[Hardware design source files]
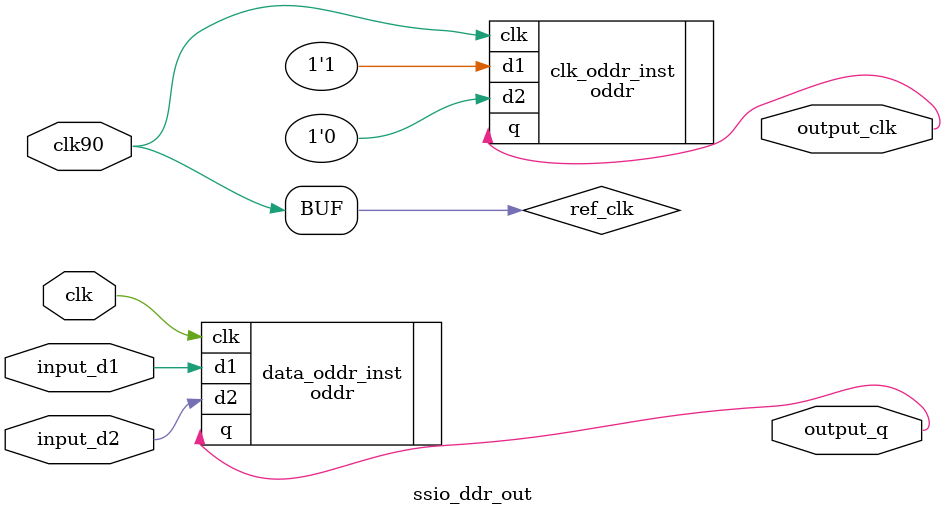
<source format=v>
/*

Copyright (c) 2016-2017 Alex Forencich

Permission is hereby granted, free of charge, to any person obtaining a copy
of this software and associated documentation files (the "Software"), to deal
in the Software without restriction, including without limitation the rights
to use, copy, modify, merge, publish, distribute, sublicense, and/or sell
copies of the Software, and to permit persons to whom the Software is
furnished to do so, subject to the following conditions:

The above copyright notice and this permission notice shall be included in
all copies or substantial portions of the Software.

THE SOFTWARE IS PROVIDED "AS IS", WITHOUT WARRANTY OF ANY KIND, EXPRESS OR
IMPLIED, INCLUDING BUT NOT LIMITED TO THE WARRANTIES OF MERCHANTABILITY
FITNESS FOR A PARTICULAR PURPOSE AND NONINFRINGEMENT. IN NO EVENT SHALL THE
AUTHORS OR COPYRIGHT HOLDERS BE LIABLE FOR ANY CLAIM, DAMAGES OR OTHER
LIABILITY, WHETHER IN AN ACTION OF CONTRACT, TORT OR OTHERWISE, ARISING FROM,
OUT OF OR IN CONNECTION WITH THE SOFTWARE OR THE USE OR OTHER DEALINGS IN
THE SOFTWARE.

*/

// Language: Verilog 2001

`timescale 1ns / 1ps

/*
 * Generic source synchronous DDR output
 */
module ssio_ddr_out #
(
    // target ("SIM", "GENERIC", "XILINX", "ALTERA")
    parameter TARGET = "GENERIC",
    // IODDR style ("IODDR", "IODDR2")
    // Use IODDR for Virtex-4, Virtex-5, Virtex-6, 7 Series, Ultrascale
    // Use IODDR2 for Spartan-6
    parameter IODDR_STYLE = "IODDR2",
    // Use 90 degree clock for transmit ("TRUE", "FALSE")
    parameter USE_CLK90 = "TRUE",
    // Width of register in bits
    parameter WIDTH = 1
)
(
    input  wire             clk,
    input  wire             clk90,

    input  wire [WIDTH-1:0] input_d1,
    input  wire [WIDTH-1:0] input_d2,

    output wire             output_clk,
    output wire [WIDTH-1:0] output_q
);

wire ref_clk = USE_CLK90 == "TRUE" ? clk90 : clk;

oddr #(
    .TARGET(TARGET),
    .IODDR_STYLE(IODDR_STYLE),
    .WIDTH(1)
)
clk_oddr_inst (
    .clk(ref_clk),
    .d1(1'b1),
    .d2(1'b0),
    .q(output_clk)
);

oddr #(
    .TARGET(TARGET),
    .IODDR_STYLE(IODDR_STYLE),
    .WIDTH(WIDTH)
)
data_oddr_inst (
    .clk(clk),
    .d1(input_d1),
    .d2(input_d2),
    .q(output_q)
);

endmodule

</source>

◆ How to complete this task:
Please output the entries above exactly, leaving out every picture.

◆ Output for this exercise:
<source format=v>
/*

Copyright (c) 2016-2017 Alex Forencich

Permission is hereby granted, free of charge, to any person obtaining a copy
of this software and associated documentation files (the "Software"), to deal
in the Software without restriction, including without limitation the rights
to use, copy, modify, merge, publish, distribute, sublicense, and/or sell
copies of the Software, and to permit persons to whom the Software is
furnished to do so, subject to the following conditions:

The above copyright notice and this permission notice shall be included in
all copies or substantial portions of the Software.

THE SOFTWARE IS PROVIDED "AS IS", WITHOUT WARRANTY OF ANY KIND, EXPRESS OR
IMPLIED, INCLUDING BUT NOT LIMITED TO THE WARRANTIES OF MERCHANTABILITY
FITNESS FOR A PARTICULAR PURPOSE AND NONINFRINGEMENT. IN NO EVENT SHALL THE
AUTHORS OR COPYRIGHT HOLDERS BE LIABLE FOR ANY CLAIM, DAMAGES OR OTHER
LIABILITY, WHETHER IN AN ACTION OF CONTRACT, TORT OR OTHERWISE, ARISING FROM,
OUT OF OR IN CONNECTION WITH THE SOFTWARE OR THE USE OR OTHER DEALINGS IN
THE SOFTWARE.

*/

// Language: Verilog 2001

`timescale 1ns / 1ps

/*
 * Generic source synchronous DDR output
 */
module ssio_ddr_out #
(
    // target ("SIM", "GENERIC", "XILINX", "ALTERA")
    parameter TARGET = "GENERIC",
    // IODDR style ("IODDR", "IODDR2")
    // Use IODDR for Virtex-4, Virtex-5, Virtex-6, 7 Series, Ultrascale
    // Use IODDR2 for Spartan-6
    parameter IODDR_STYLE = "IODDR2",
    // Use 90 degree clock for transmit ("TRUE", "FALSE")
    parameter USE_CLK90 = "TRUE",
    // Width of register in bits
    parameter WIDTH = 1
)
(
    input  wire             clk,
    input  wire             clk90,

    input  wire [WIDTH-1:0] input_d1,
    input  wire [WIDTH-1:0] input_d2,

    output wire             output_clk,
    output wire [WIDTH-1:0] output_q
);

wire ref_clk = USE_CLK90 == "TRUE" ? clk90 : clk;

oddr #(
    .TARGET(TARGET),
    .IODDR_STYLE(IODDR_STYLE),
    .WIDTH(1)
)
clk_oddr_inst (
    .clk(ref_clk),
    .d1(1'b1),
    .d2(1'b0),
    .q(output_clk)
);

oddr #(
    .TARGET(TARGET),
    .IODDR_STYLE(IODDR_STYLE),
    .WIDTH(WIDTH)
)
data_oddr_inst (
    .clk(clk),
    .d1(input_d1),
    .d2(input_d2),
    .q(output_q)
);

endmodule

</source>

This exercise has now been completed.